Top of MATERIAL FOR THIS EXERCISE
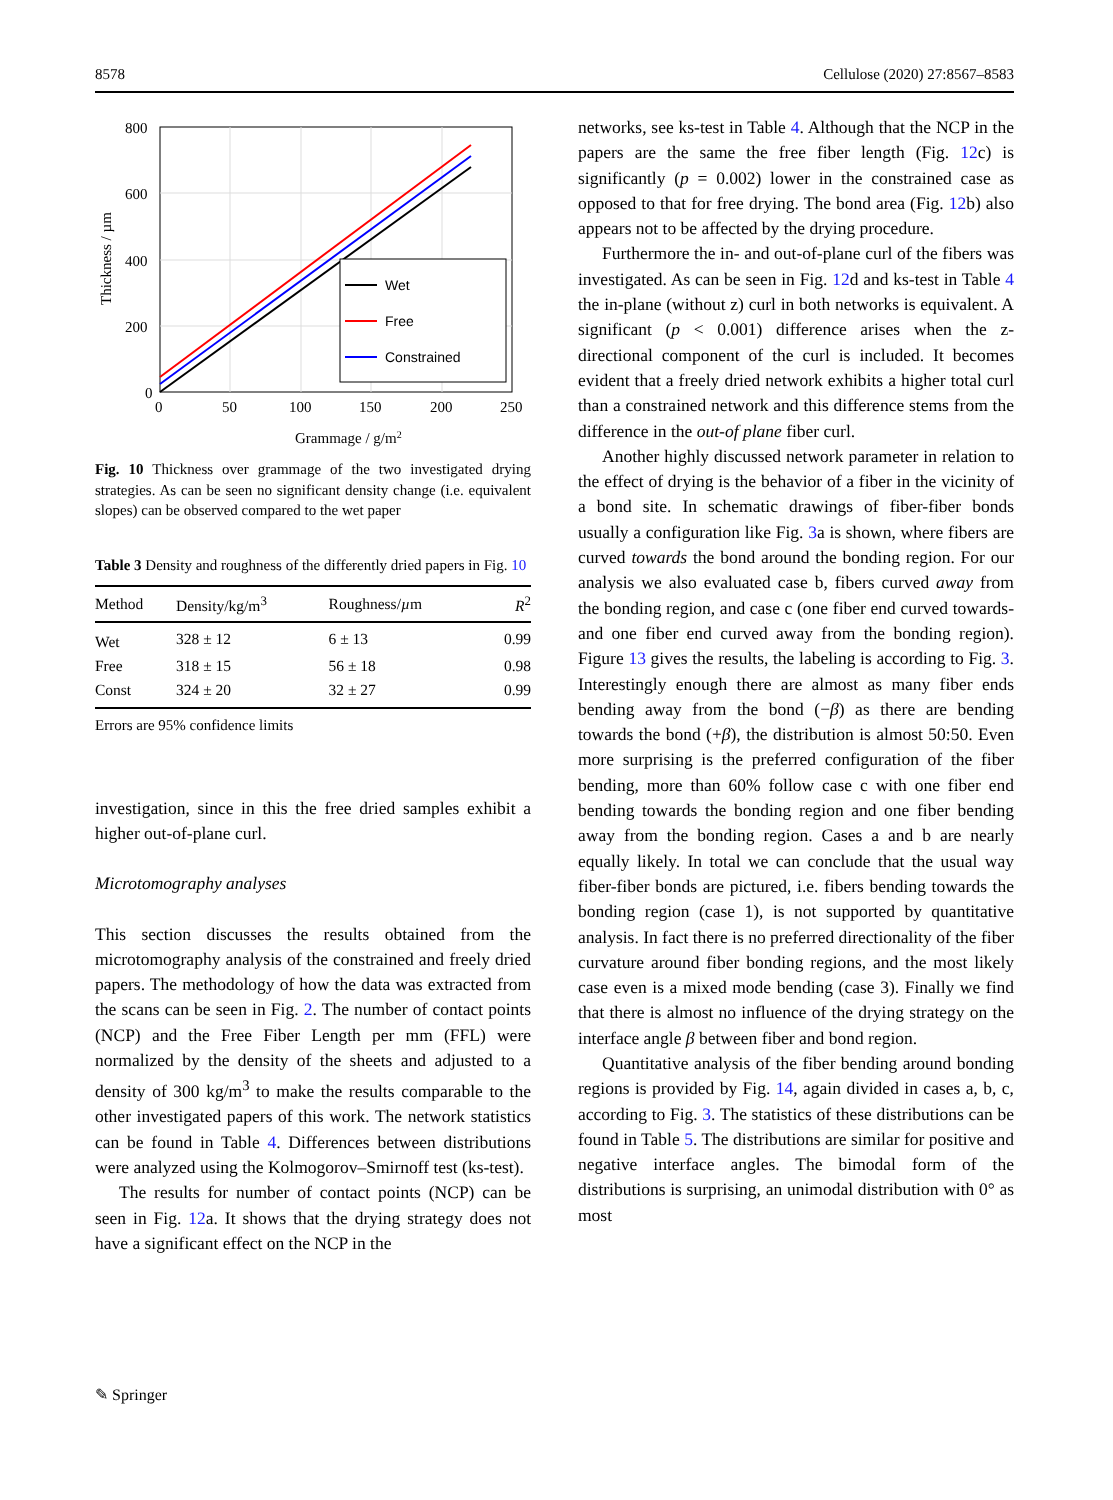8578 Cellulose (2020) 27:8567–8583
800
600
400
200
0
0
50
100
150
200
250
Grammage / g/m2
Thickness / µm
Wet
Free
Constrained
Fig. 10 Thickness over grammage of the two investigated drying strategies. As can be seen no significant density change (i.e. equivalent slopes) can be observed compared to the wet paper
Table 3 Density and roughness of the differently dried papers in Fig. 10
| Method | Density/kg/m<sup>3</sup> | Roughness/ µ m | R<sup>2</sup> |
| --- | --- | --- | --- |
| Wet | 328 ± 12 | 6 ± 13 | 0.99 |
| Free | 318 ± 15 | 56 ± 18 | 0.98 |
| Const | 324 ± 20 | 32 ± 27 | 0.99 |
Errors are 95% confidence limits
investigation, since in this the free dried samples exhibit a higher out-of-plane curl.
Microtomography analyses
This section discusses the results obtained from the microtomography analysis of the constrained and freely dried papers. The methodology of how the data was extracted from the scans can be seen in Fig. 2. The number of contact points (NCP) and the Free Fiber Length per mm (FFL) were normalized by the density of the sheets and adjusted to a density of 300 kg/m<sup>3</sup> to make the results comparable to the other investigated papers of this work. The network statistics can be found in Table 4. Differences between distributions were analyzed using the Kolmogorov–Smirnoff test (ks-test).
The results for number of contact points (NCP) can be seen in Fig. 12a. It shows that the drying strategy does not have a significant effect on the NCP in the
networks, see ks-test in Table 4. Although that the NCP in the papers are the same the free fiber length (Fig. 12c) is significantly (p = 0.002) lower in the constrained case as opposed to that for free drying. The bond area (Fig. 12b) also appears not to be affected by the drying procedure.
Furthermore the in- and out-of-plane curl of the fibers was investigated. As can be seen in Fig. 12d and ks-test in Table 4 the in-plane (without z) curl in both networks is equivalent. A significant (p < 0.001) difference arises when the z-directional component of the curl is included. It becomes evident that a freely dried network exhibits a higher total curl than a constrained network and this difference stems from the difference in the out-of plane fiber curl.
Another highly discussed network parameter in relation to the effect of drying is the behavior of a fiber in the vicinity of a bond site. In schematic drawings of fiber-fiber bonds usually a configuration like Fig. 3a is shown, where fibers are curved towards the bond around the bonding region. For our analysis we also evaluated case b, fibers curved away from the bonding region, and case c (one fiber end curved towards- and one fiber end curved away from the bonding region). Figure 13 gives the results, the labeling is according to Fig. 3. Interestingly enough there are almost as many fiber ends bending away from the bond (−β) as there are bending towards the bond (+β), the distribution is almost 50:50. Even more surprising is the preferred configuration of the fiber bending, more than 60% follow case c with one fiber end bending towards the bonding region and one fiber bending away from the bonding region. Cases a and b are nearly equally likely. In total we can conclude that the usual way fiber-fiber bonds are pictured, i.e. fibers bending towards the bonding region (case 1), is not supported by quantitative analysis. In fact there is no preferred directionality of the fiber curvature around fiber bonding regions, and the most likely case even is a mixed mode bending (case 3). Finally we find that there is almost no influence of the drying strategy on the interface angle β between fiber and bond region.
Quantitative analysis of the fiber bending around bonding regions is provided by Fig. 14, again divided in cases a, b, c, according to Fig. 3. The statistics of these distributions can be found in Table 5. The distributions are similar for positive and negative interface angles. The bimodal form of the distributions is surprising, an unimodal distribution with 0° as most
✎ Springer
Bottom of MATERIAL FOR THIS EXERCISE
EXERCISE: Without the pictures, return the entries exactly as they appear.

TASK SOLUTION:
8578 Cellulose (2020) 27:8567–8583
800
600
400
200
0
0
50
100
150
200
250
Grammage / g/m2
Thickness / µm
Wet
Free
Constrained
Fig. 10 Thickness over grammage of the two investigated drying strategies. As can be seen no significant density change (i.e. equivalent slopes) can be observed compared to the wet paper
Table 3 Density and roughness of the differently dried papers in Fig. 10
| Method | Density/kg/m<sup>3</sup> | Roughness/ µ m | R<sup>2</sup> |
| --- | --- | --- | --- |
| Wet | 328 ± 12 | 6 ± 13 | 0.99 |
| Free | 318 ± 15 | 56 ± 18 | 0.98 |
| Const | 324 ± 20 | 32 ± 27 | 0.99 |
Errors are 95% confidence limits
investigation, since in this the free dried samples exhibit a higher out-of-plane curl.
Microtomography analyses
This section discusses the results obtained from the microtomography analysis of the constrained and freely dried papers. The methodology of how the data was extracted from the scans can be seen in Fig. 2. The number of contact points (NCP) and the Free Fiber Length per mm (FFL) were normalized by the density of the sheets and adjusted to a density of 300 kg/m<sup>3</sup> to make the results comparable to the other investigated papers of this work. The network statistics can be found in Table 4. Differences between distributions were analyzed using the Kolmogorov–Smirnoff test (ks-test).
The results for number of contact points (NCP) can be seen in Fig. 12a. It shows that the drying strategy does not have a significant effect on the NCP in the
networks, see ks-test in Table 4. Although that the NCP in the papers are the same the free fiber length (Fig. 12c) is significantly (p = 0.002) lower in the constrained case as opposed to that for free drying. The bond area (Fig. 12b) also appears not to be affected by the drying procedure.
Furthermore the in- and out-of-plane curl of the fibers was investigated. As can be seen in Fig. 12d and ks-test in Table 4 the in-plane (without z) curl in both networks is equivalent. A significant (p < 0.001) difference arises when the z-directional component of the curl is included. It becomes evident that a freely dried network exhibits a higher total curl than a constrained network and this difference stems from the difference in the out-of plane fiber curl.
Another highly discussed network parameter in relation to the effect of drying is the behavior of a fiber in the vicinity of a bond site. In schematic drawings of fiber-fiber bonds usually a configuration like Fig. 3a is shown, where fibers are curved towards the bond around the bonding region. For our analysis we also evaluated case b, fibers curved away from the bonding region, and case c (one fiber end curved towards- and one fiber end curved away from the bonding region). Figure 13 gives the results, the labeling is according to Fig. 3. Interestingly enough there are almost as many fiber ends bending away from the bond (−β) as there are bending towards the bond (+β), the distribution is almost 50:50. Even more surprising is the preferred configuration of the fiber bending, more than 60% follow case c with one fiber end bending towards the bonding region and one fiber bending away from the bonding region. Cases a and b are nearly equally likely. In total we can conclude that the usual way fiber-fiber bonds are pictured, i.e. fibers bending towards the bonding region (case 1), is not supported by quantitative analysis. In fact there is no preferred directionality of the fiber curvature around fiber bonding regions, and the most likely case even is a mixed mode bending (case 3). Finally we find that there is almost no influence of the drying strategy on the interface angle β between fiber and bond region.
Quantitative analysis of the fiber bending around bonding regions is provided by Fig. 14, again divided in cases a, b, c, according to Fig. 3. The statistics of these distributions can be found in Table 5. The distributions are similar for positive and negative interface angles. The bimodal form of the distributions is surprising, an unimodal distribution with 0° as most
✎ Springer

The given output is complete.